* _What is needed_:
Transcribe, without any alteration, only the lines that begin at the line containing "Himanshu | CSE | |" and run to the last line below.
Segment Start: Supplied records
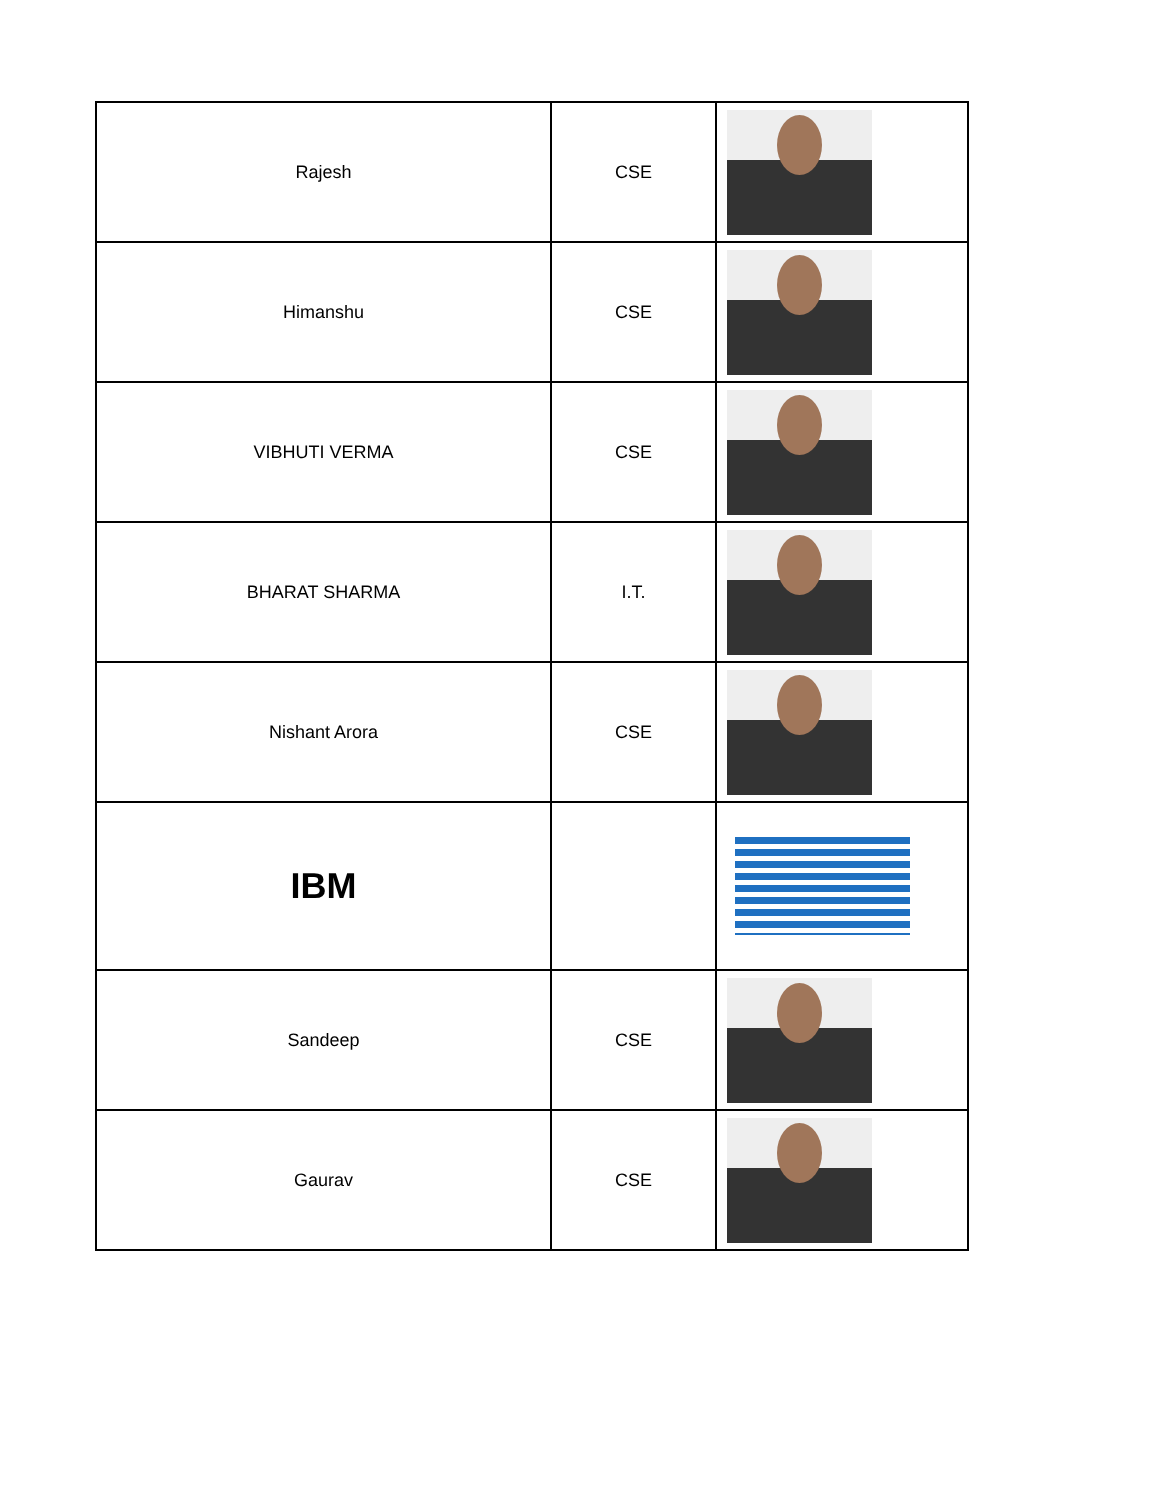| Rajesh | CSE | |
| Himanshu | CSE | |
| VIBHUTI VERMA | CSE | |
| BHARAT SHARMA | I.T. | |
| Nishant Arora | CSE | |
| IBM | | |
| Sandeep | CSE | |
| Gaurav | CSE | |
Segment End: Supplied records
* _Task output_:
| Himanshu | CSE | |
| VIBHUTI VERMA | CSE | |
| BHARAT SHARMA | I.T. | |
| Nishant Arora | CSE | |
| IBM | | |
| Sandeep | CSE | |
| Gaurav | CSE | |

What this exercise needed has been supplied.